Add a application.properties
file, under the src/main/resources
directory, to enable and configure the OpenAi chat model:
spring.ai.azure.openai.api-key=YOUR_API_KEY
spring.ai.azure.openai.endpoint=YOUR_ENDPOINT
spring.ai.azure.openai.chat.options.deployment-name=gpt-4o
spring.ai.azure.openai.chat.options.temperature=0.7
replace the api-key and endpoint with your Azure OpenAI credentials.
|
This will create a AzureOpenAiChatModel
implementation that you can inject into your class.
Here is an example of a simple @Controller
class that uses the chat model for text generations.
@RestController
public class ChatController {
private final AzureOpenAiChatModel chatModel;
@Autowired
public ChatController(AzureOpenAiChatModel chatModel) {
this.chatModel = chatModel;
}
@GetMapping("/ai/generate")
public Map generate(@RequestParam(value = "message", defaultValue = "Tell me a joke") String message) {
return Map.of("generation", this.chatModel.call(message));
}
@GetMapping("/ai/generateStream")
public Flux<ChatResponse> generateStream(@RequestParam(value = "message", defaultValue = "Tell me a joke") String message) {
Prompt prompt = new Prompt(new UserMessage(message));
return this.chatModel.stream(prompt);
}
}
Manual Configuration
The AzureOpenAiChatModel implements the ChatModel
and StreamingChatModel
and uses the Azure OpenAI Java Client.
To enable it, add the spring-ai-azure-openai
dependency to your project’s Maven pom.xml
file:
<dependency>
<groupId>org.springframework.ai</groupId>
<artifactId>spring-ai-azure-openai</artifactId>
</dependency>
or to your Gradle build.gradle
build file.
dependencies {
implementation 'org.springframework.ai:spring-ai-azure-openai'
}
Refer to the Dependency Management section to add the Spring AI BOM to your build file. |
The spring-ai-azure-openai dependency also provide the access to the AzureOpenAiChatModel . For more information about the AzureOpenAiChatModel refer to the Azure OpenAI Chat section.
|
Next, create an AzureOpenAiChatModel
instance and use it to generate text responses:
var openAIClient = new OpenAIClientBuilder()

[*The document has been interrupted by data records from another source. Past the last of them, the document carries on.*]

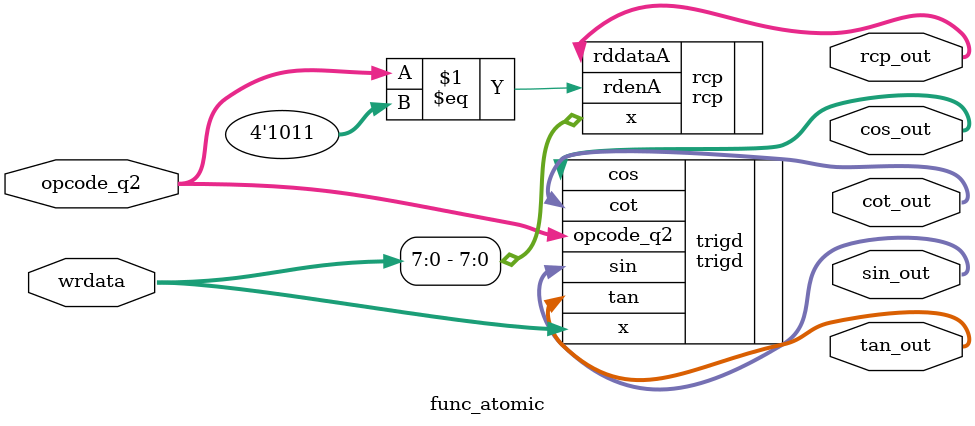
<source format=v>
 `timescale 1ns/100ps

module func_atomic (
    wrdata,     
    opcode_q2,
    sin_out,
    cos_out,
    tan_out,
    cot_out,
    rcp_out);
    
input [3:0] opcode_q2;
input [9:0] wrdata;
output [31:0] sin_out, cos_out, tan_out, cot_out, rcp_out;

parameter RCP_ = 4'b1011;

wire [9:0] wrdata;
wire [31:0] rcp_out;
wire [31:0] sin_out;
wire [31:0] cos_out;
wire [31:0] tan_out;
wire [31:0] cot_out;


trigd trigd(     //sin cos tan cot in degrees, 1 deg resolution, input range +/- 0 to 360 integer, output float32
    .opcode_q2 (opcode_q2),
    .x (wrdata[9:0]),
    .sin (sin_out),
    .cos (cos_out),
    .tan (tan_out),
    .cot (cot_out));


rcp rcp(
    .rdenA   (opcode_q2 == RCP_),
    .x       (wrdata[7:0]),
    .rddataA (rcp_out));

//assign inv_out = 32'h0000_0000;

endmodule                    
                        
                                          

       
    
    
</source>
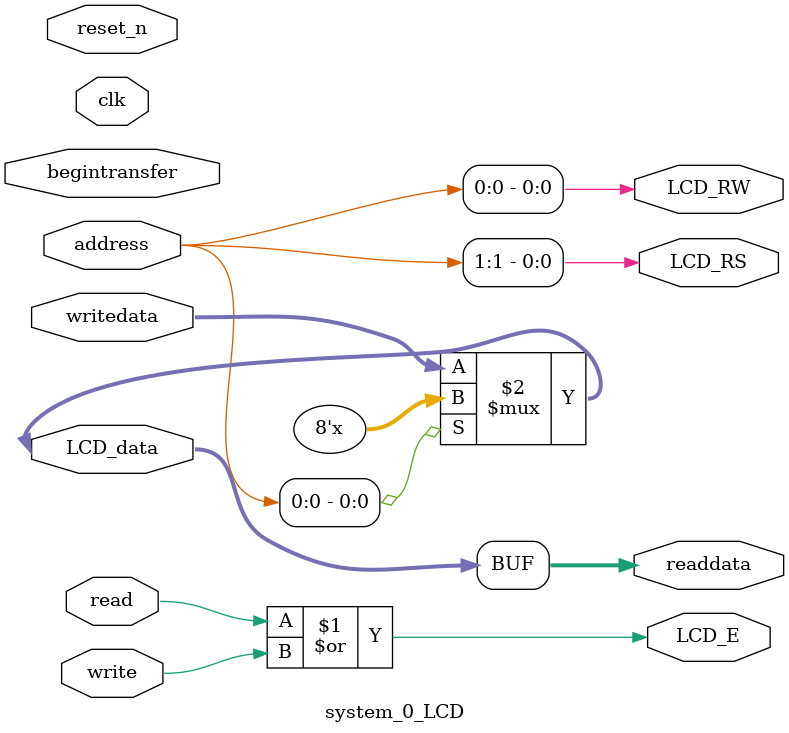
<source format=v>

`timescale 1ns / 1ps
// synthesis translate_on

// turn off superfluous verilog processor warnings 
// altera message_level Level1 
// altera message_off 10034 10035 10036 10037 10230 10240 10030 

module system_0_LCD (
                      // inputs:
                       address,
                       begintransfer,
                       clk,
                       read,
                       reset_n,
                       write,
                       writedata,

                      // outputs:
                       LCD_E,
                       LCD_RS,
                       LCD_RW,
                       LCD_data,
                       readdata
                    )
;

  output           LCD_E;
  output           LCD_RS;
  output           LCD_RW;
  inout   [  7: 0] LCD_data;
  output  [  7: 0] readdata;
  input   [  1: 0] address;
  input            begintransfer;
  input            clk;
  input            read;
  input            reset_n;
  input            write;
  input   [  7: 0] writedata;

  wire             LCD_E;
  wire             LCD_RS;
  wire             LCD_RW;
  wire    [  7: 0] LCD_data;
  wire    [  7: 0] readdata;
  assign LCD_RW = address[0];
  assign LCD_RS = address[1];
  assign LCD_E = read | write;
  assign LCD_data = (address[0]) ? 8'bz : writedata;
  assign readdata = LCD_data;
  //control_slave, which is an e_avalon_slave

endmodule


</source>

.credential(new AzureKeyCredential(System.getenv("AZURE_OPENAI_API_KEY")))
.endpoint(System.getenv("AZURE_OPENAI_ENDPOINT"))
.buildClient();
var openAIChatOptions = AzureOpenAiChatOptions.builder()

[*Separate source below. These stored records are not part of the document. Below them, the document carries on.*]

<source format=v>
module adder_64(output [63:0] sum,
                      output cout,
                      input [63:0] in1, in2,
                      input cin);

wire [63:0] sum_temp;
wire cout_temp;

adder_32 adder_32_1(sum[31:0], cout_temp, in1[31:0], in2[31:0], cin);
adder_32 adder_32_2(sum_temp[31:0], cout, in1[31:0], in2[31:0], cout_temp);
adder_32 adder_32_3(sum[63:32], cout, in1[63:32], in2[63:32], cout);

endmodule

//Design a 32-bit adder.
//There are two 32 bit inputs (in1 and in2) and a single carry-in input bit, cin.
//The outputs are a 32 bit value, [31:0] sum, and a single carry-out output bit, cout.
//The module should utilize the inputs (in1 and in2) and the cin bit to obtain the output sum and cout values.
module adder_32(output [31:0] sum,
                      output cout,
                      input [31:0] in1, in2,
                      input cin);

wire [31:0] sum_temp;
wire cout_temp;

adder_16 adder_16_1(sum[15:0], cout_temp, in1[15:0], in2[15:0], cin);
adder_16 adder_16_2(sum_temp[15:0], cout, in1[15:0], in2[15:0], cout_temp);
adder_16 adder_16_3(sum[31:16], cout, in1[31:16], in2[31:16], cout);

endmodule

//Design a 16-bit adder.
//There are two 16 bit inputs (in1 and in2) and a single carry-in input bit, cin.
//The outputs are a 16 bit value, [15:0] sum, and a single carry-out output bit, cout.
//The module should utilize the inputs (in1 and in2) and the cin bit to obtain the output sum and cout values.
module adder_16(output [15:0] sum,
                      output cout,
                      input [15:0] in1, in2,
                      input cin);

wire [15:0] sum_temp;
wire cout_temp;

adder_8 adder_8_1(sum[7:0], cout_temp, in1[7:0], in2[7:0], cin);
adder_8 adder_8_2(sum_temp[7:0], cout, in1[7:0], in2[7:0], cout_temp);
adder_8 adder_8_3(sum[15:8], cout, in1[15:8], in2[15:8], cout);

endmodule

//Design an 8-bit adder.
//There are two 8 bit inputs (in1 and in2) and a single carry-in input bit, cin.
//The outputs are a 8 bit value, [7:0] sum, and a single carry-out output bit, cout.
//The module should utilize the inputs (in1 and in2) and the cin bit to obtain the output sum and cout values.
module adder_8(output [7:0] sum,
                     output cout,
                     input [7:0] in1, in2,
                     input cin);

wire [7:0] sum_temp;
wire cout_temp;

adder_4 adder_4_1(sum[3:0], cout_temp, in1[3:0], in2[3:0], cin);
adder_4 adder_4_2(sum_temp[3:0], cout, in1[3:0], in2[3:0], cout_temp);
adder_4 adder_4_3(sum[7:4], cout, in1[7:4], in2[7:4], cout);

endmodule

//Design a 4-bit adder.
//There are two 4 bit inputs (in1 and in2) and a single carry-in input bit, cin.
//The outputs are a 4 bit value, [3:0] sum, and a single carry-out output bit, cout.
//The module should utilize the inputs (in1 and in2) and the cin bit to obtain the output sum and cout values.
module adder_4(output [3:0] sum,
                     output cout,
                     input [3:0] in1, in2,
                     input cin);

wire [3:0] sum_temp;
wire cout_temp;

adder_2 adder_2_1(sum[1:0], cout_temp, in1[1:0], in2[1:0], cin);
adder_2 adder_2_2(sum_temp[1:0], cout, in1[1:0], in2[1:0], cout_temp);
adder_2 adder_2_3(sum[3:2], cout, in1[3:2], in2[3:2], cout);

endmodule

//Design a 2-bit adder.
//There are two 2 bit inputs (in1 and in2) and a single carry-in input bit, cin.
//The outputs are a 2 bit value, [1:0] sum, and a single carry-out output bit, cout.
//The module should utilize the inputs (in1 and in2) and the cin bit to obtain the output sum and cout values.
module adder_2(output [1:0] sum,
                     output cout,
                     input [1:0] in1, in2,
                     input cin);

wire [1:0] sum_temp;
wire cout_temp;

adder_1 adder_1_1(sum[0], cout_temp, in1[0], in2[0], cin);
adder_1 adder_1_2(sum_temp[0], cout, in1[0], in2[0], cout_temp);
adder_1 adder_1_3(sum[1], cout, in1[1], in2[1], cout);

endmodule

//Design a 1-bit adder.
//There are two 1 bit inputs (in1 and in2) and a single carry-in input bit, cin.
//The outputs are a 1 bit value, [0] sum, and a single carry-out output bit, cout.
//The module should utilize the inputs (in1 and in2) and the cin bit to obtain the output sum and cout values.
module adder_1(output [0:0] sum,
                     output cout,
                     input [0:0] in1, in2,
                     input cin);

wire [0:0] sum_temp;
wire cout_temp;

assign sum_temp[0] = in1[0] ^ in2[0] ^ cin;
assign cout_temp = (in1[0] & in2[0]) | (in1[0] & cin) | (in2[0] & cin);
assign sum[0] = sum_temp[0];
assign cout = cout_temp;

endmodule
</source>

.withDeploymentName("gpt-4o")
.withTemperature(0.4)
.withMaxTokens(200)
.build();
var chatModel = new AzureOpenAiChatModel(this.openAIClient, this.openAIChatOptions);
ChatResponse response = this.chatModel.call(
new Prompt("Generate the names of 5 famous pirates."));
// Or with streaming responses
Flux<ChatResponse> response = this.chatModel.stream(
new Prompt("Generate the names of 5 famous pirates."));
the gpt-4o is actually the Deployment Name as presented in the Azure AI Portal.